A Love that Fills, and a Love that Opens

Some friends of mine were recently married. As a part of their wedding ceremony, they included the prayer:

“For those suffering from broken hearts and homes, from loneliness or the dread of it; and for all called to the generosity of the single or celibate; that they might inspire [name of bride and groom] by their conformity to Christ, and always find in them fiercely devoted friends, and in their house a second home.”

This is a rather odd prayer for American weddings, which are often primarily (or purely) celebrations of a “filling love” between the husband and wife. We often celebrate marital love as a love in which the man and woman are seen as fulfilling each others’ deepest desires, creating an insular community in which the couple is viewed as “enough” for each other. The couple is seen as creating a home for themselves, but not a home for others.

But this couple is not only creating a home for themselves; they also desire a home for their friends. This prayer shows a deliberate resistance to one of the greatest tendencies of erotic love: the tendency for that love to be a raging flame in which the couple is consumed by an exclusive desire for each other, a flame that both impassions the couple and burns those who may come too near to them. We’ve all known people who, upon starting a romantic relationship, will abandon their friends and allow all their time and energy to be consumed by their significant other.

The highest forms of love, however, are not those which simply fill; the highest loves will always open, like the love of God, which not only fills us, but overflows into the lives of those around us. This strikes me as a very important test for those of us who are seeking to cultivate chaste friendships. We ought to ask ourselves: “Is this friendship enriching the lives of those around me? Does the fire of our love burn those who seek to be near us, or does it provide steady heat and warmth for all who encounter us?”

I remember a few years ago, when I had cultivated a very intimate friendship with one friend, and another friend remarked that he felt “like a third wheel” when he was with the two of us. Although I failed to realize it at the time, I now know that this is a bad sign for a friendship. It is good for friends to enjoy time alone together, but others should not feel unwanted in their presence. A true friendship not only fills the two friends, it also inspires and is devoted to the good of others, creating a “second home” in the union of their souls, in which others can take rest and find joy.

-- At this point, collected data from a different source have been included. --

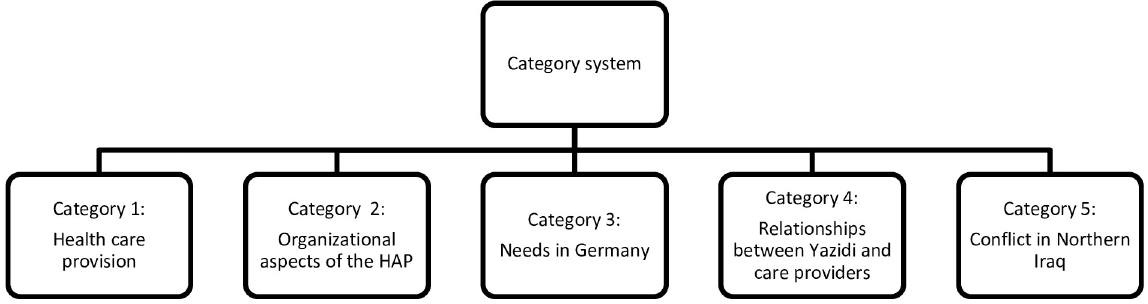
Fig 1. Code book with the main categories of the qualitative data derived from the analyses of the focus groups and single interviews with the care providers in the HAP.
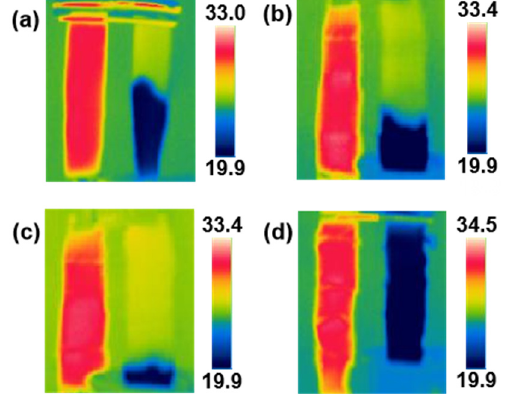
Figure 9. Infrared imaging photos of CFs ( a ), PPy@CFs ( b ), PB@CFs ( c ), and PB/PPy@CFs ( d ) before and after wetting.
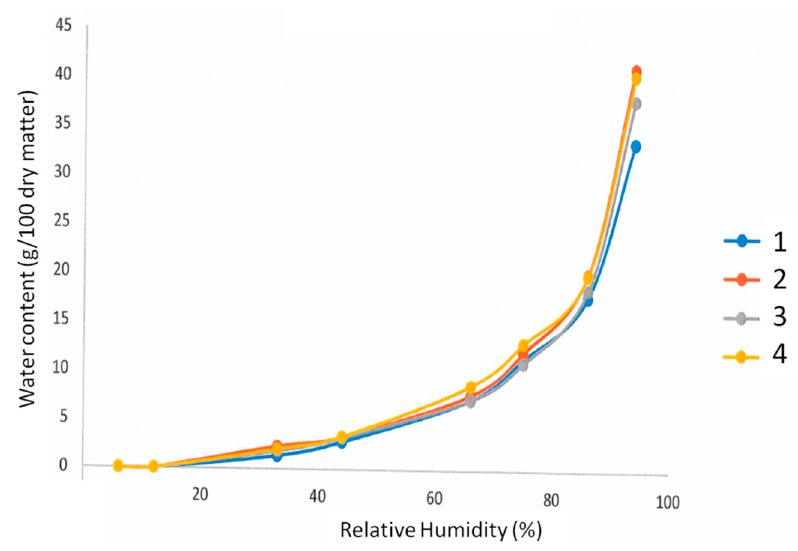
Figure 5. Water vapor adsorption isotherm of bioplastic films samples 1–4.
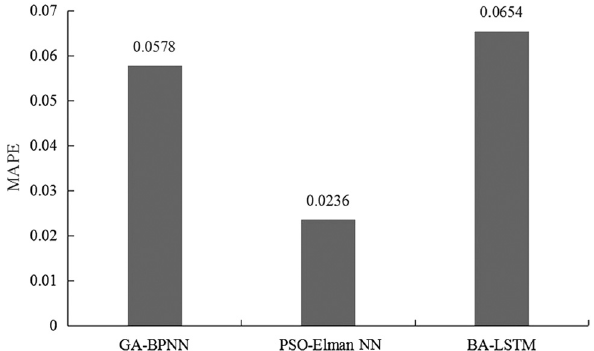
Figure 2: Comparison of MAPE values between di ff erent models.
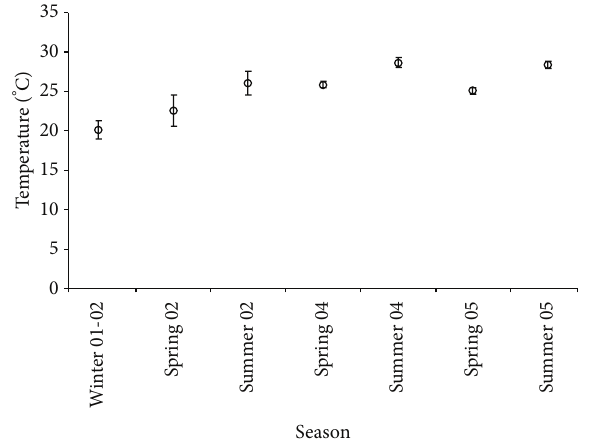
Figure2:Meantemperaturevalues( ∘ C)duringthesampledseasons and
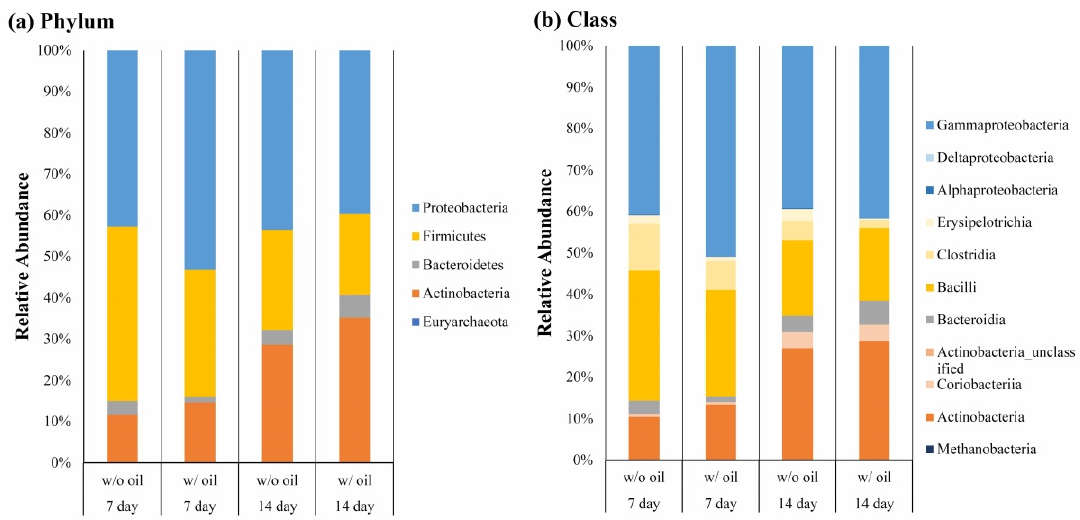
Figure 5. Relative abundance of bacteria in ( a ) phylum and ( b ) class levels on Day 7 and Day 14, when the tested teeth were treated with and without SM oil.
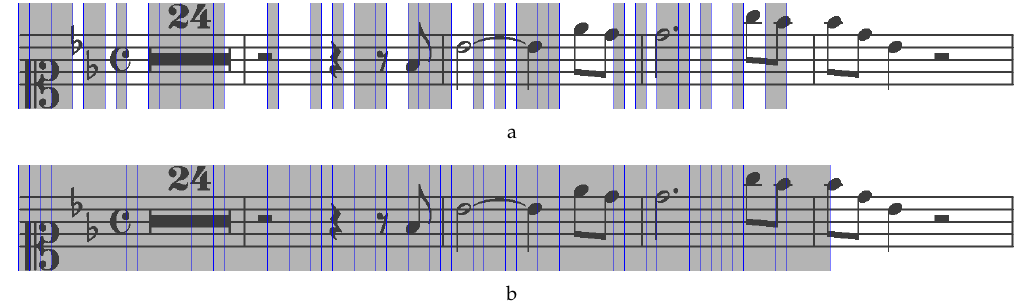
Figure 7. Example of symbol localization with respect to the different output representations. Gray areas correspond to detected symbols, while the blue lines indicates boundaries. Columns with no highlight are those in which the model predicts blank . ( a ) Agnostic representation; ( b ) Semantic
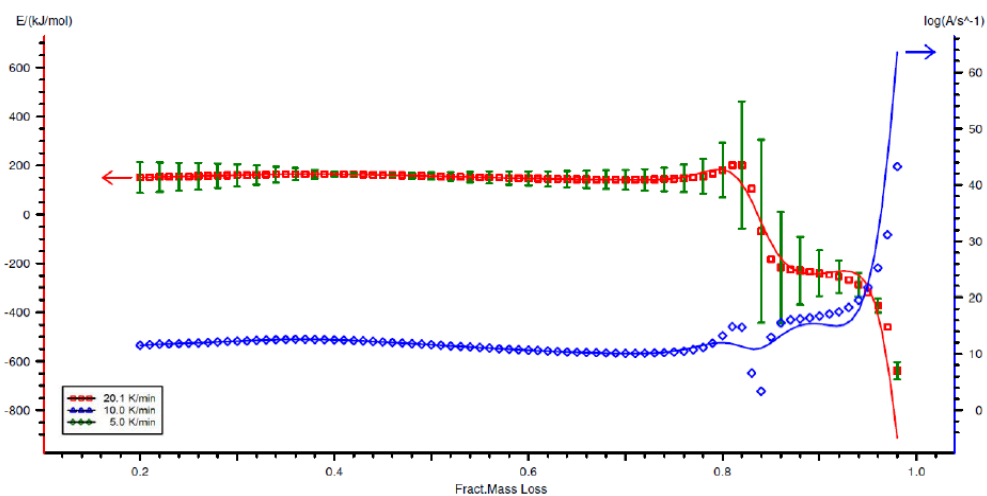
Figure 7. Activation energy and pre-exponential coefficient as a function of Ozawa–Flynn–Walla conversion for an oat straw sample.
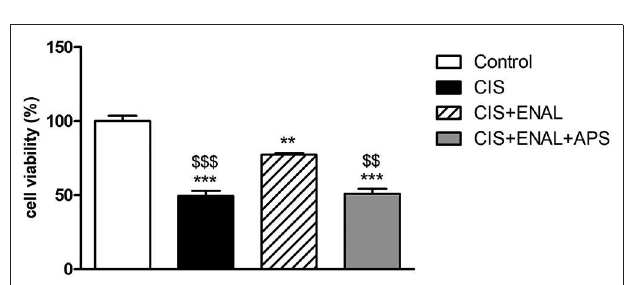
FIGURE 6 | Cell viability assay in mouse epithelial tubular cells. The panels show cell viability assay in mouse tubular cells after treatment with cisplatin, enalaprilat and apstatin. Data presented as Mean ± SEM; ** p < 0.01, *** p < 0.001 compared to the control group. $$ p < 0.01 $$$ p < 0.001 compared to the CIS + ENAL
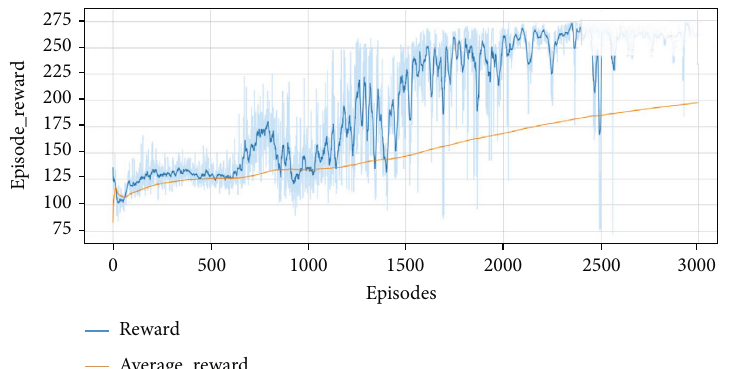
Figure 7: TD error change.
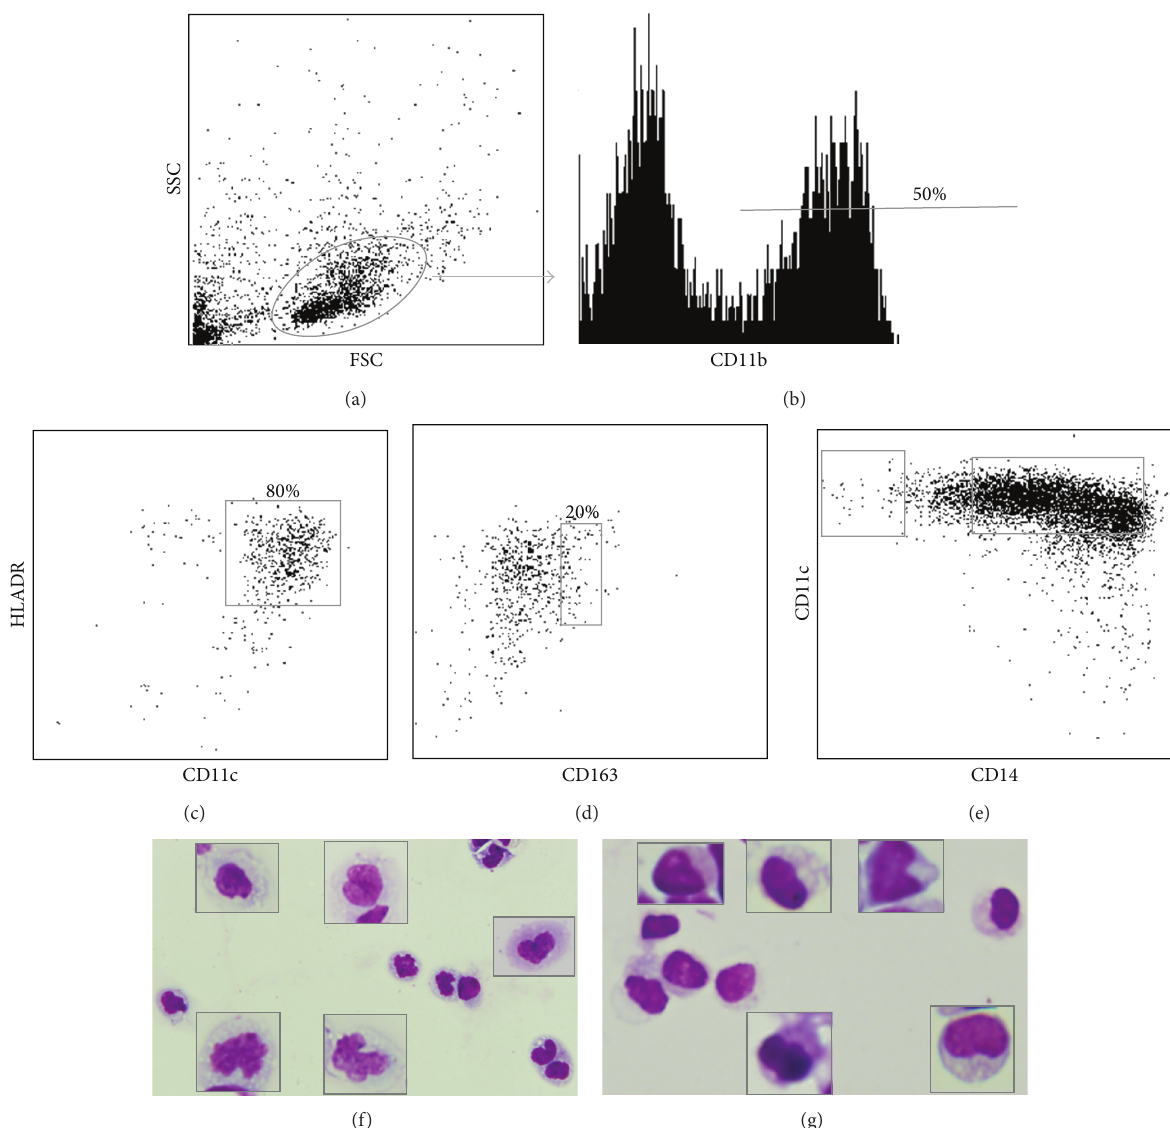
Figure 2: Flow cytometric analysis of cells prepared from SF aspirates. (a) Shows the selected gate based on forward and side scatter of light. (b) Shows CD11b staining of 50% of SF cells in a single peak. (c) Shows 3-colour flow cytometric analysis in which 80% of CD11b+ HLADR+ SF cells express CD11c. (d) Shows 3-colour analysis of SF cells in which 20% of CD11b+ HLADR+ cells express CD163. (e) Shows 4-colour analysis to separate CD14 − from CD14+ subsets of HLADR+ CD11b+ CD11c+ cells. The CD14 − cells were enriched for cells with DC morphology (f), whereas the CD14+ subpopulation displayed monocyte morphology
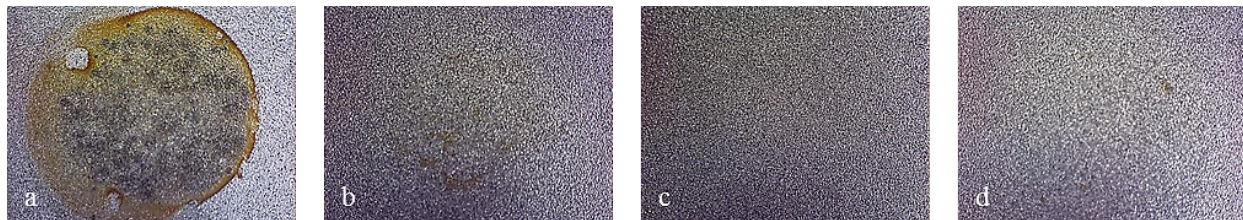
Figure 15. Working area after polarization on X2NiCoMo18-8-5 steel, sandblasted finish. ( a ) Bare; ( b ) Monolayer; ( c ) Multilayer 4; ( d ) Multilayer 8.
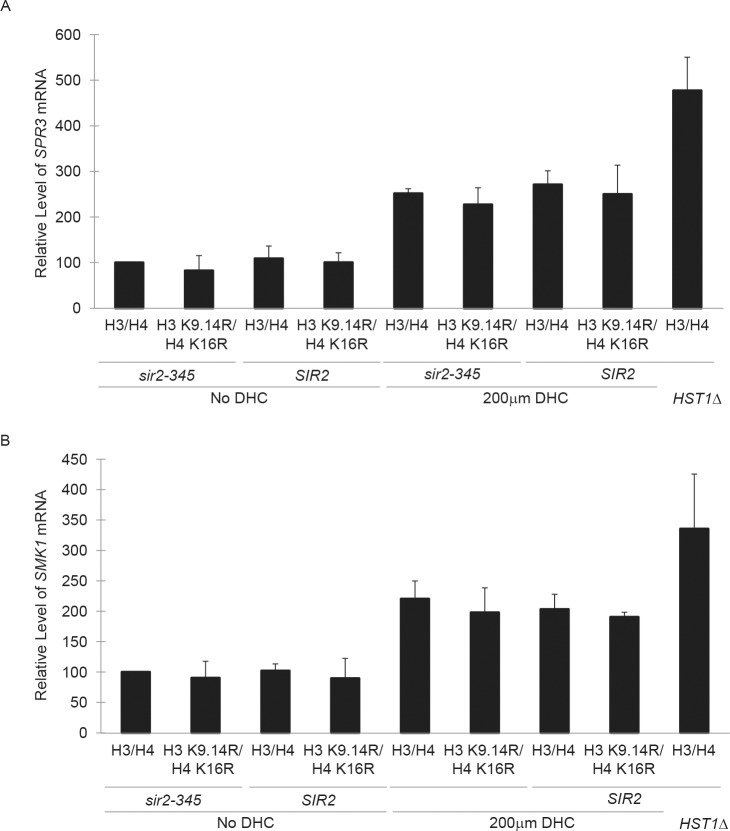
DHC disrupts Hst1p-dependent repression of midsporulation genes.Transcript levels of SMK1 (a) or SPR3 (b) relative to SCR1 were determined by qRT-PCR for SIR2 or sir2-345 strains expressing wild-type or hypoacetylated H3/H4 mutants in the presence or absence of DHC, and compared to sir2-345 expressing wild-type H3/H4 in the absence of DHC, which was set to 100%. Data was calculated as: 2[(LocusCT − SCR1CT)SIR2 − (LocusCT − SCR1CT)sir2-345 H3/H4] (AVG ± SD, n = 3).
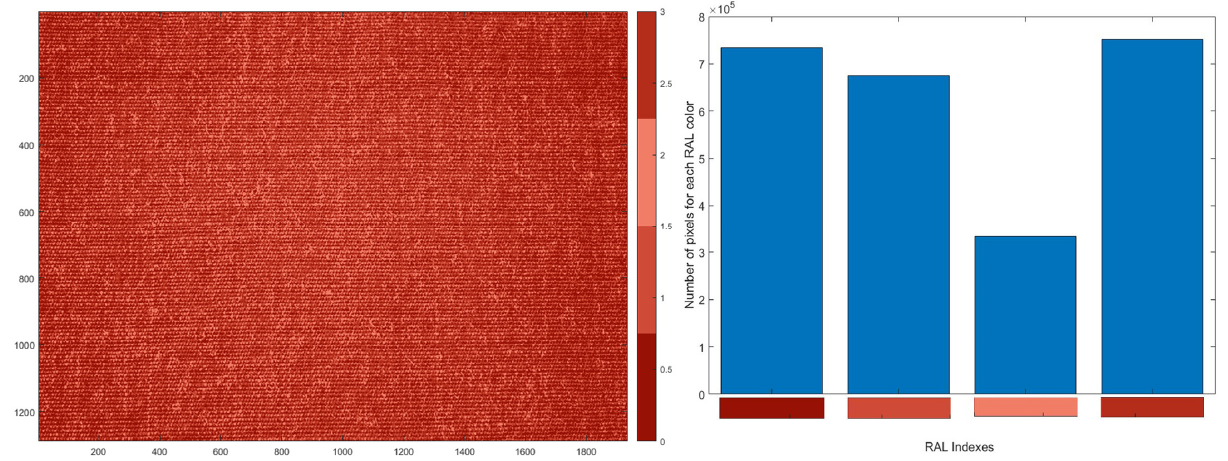
Figure 5. Indexed image and surface of the R channel for fabric with label 20/6/21.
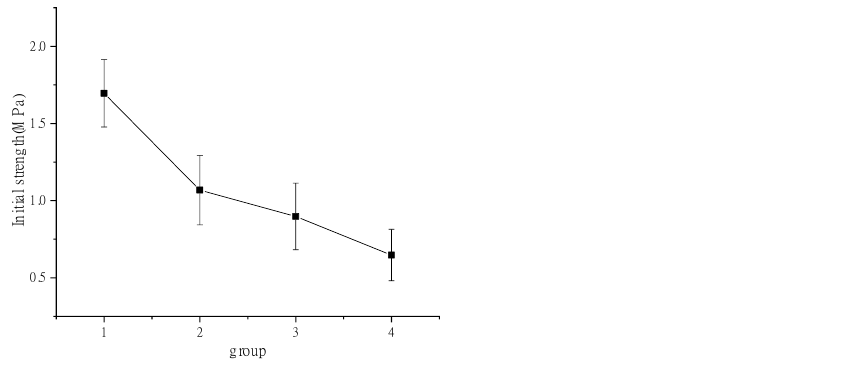
Figure 9. Initial compressive strength of each group. After completing the experiment, the data obtained from the experiment are processed. The influence of different lime-sand concentration ratios on the uniaxial compressive strength are measured. Figure 10 shows the data after processing.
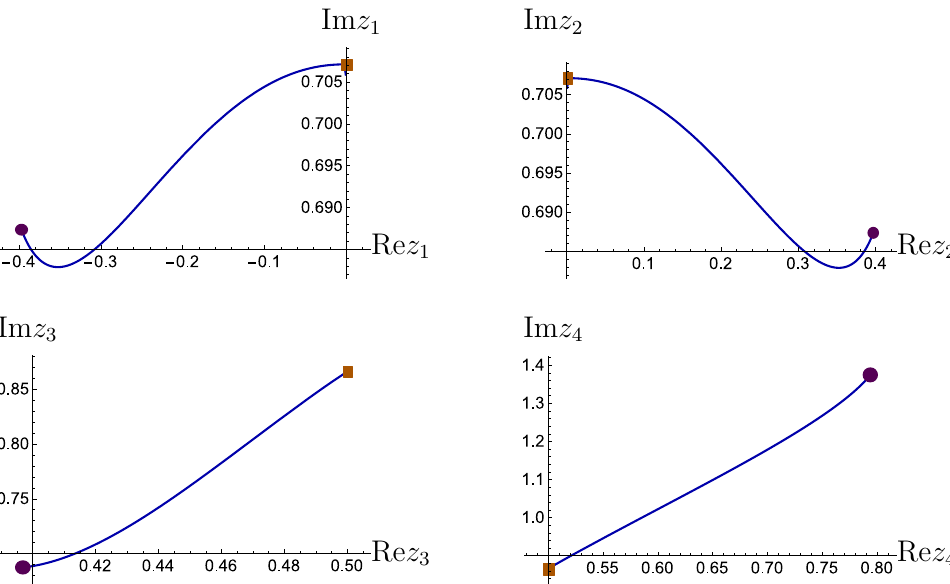
Figure 2 . Numerically integrated domain-wall with z 1 = (cid:22) z 2 that interpolates between AdS 4 (cid:0) solutions with SU(3) U(1) symmetry in the UV (brown square) and SO(4) symmetry in the IR (cid:2) (purple circle). This domain-wall is dual to the GY (cid:13)ow reviewed in section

Chris DamianChris Damian recently graduated from the University of Notre Dame and is currently pursuing degrees in Law and Catholic Studies at the University of St. Thomas. He can be found on Twitter @UniversityIdeas.

3 thoughts on “A Love that Fills, and a Love that Opens

  1. What an interesting couple they sound like! I think your description of the potential problem of overemphasizing exclusivity is insightful. I have come to believe that as Christians all our relationships have to have some element of sacrifice in them. We have to kind of leave a place for God, otherwise it is possible to make an idol of even the good of friendship.

  2. I love this prayer, and I think the heart behind it is called for in all walks of life, not just marriage. I bought a house last year for the first time (buying a house on my own felt like the final acceptance of the celibate life – that and buying dishes and all the other neat kitchen things most people get from their wedding registry), and my prayer is that God would use my home not primarily to make me comfortable but to minister in hospitality to my friends and community. For all of our blessings, whether it’s marriage, a family, a home, or monetary wealth, Christ’s example leads us to share them in love, inviting others into them, rather than becoming sedentary and ingrown in our blessings.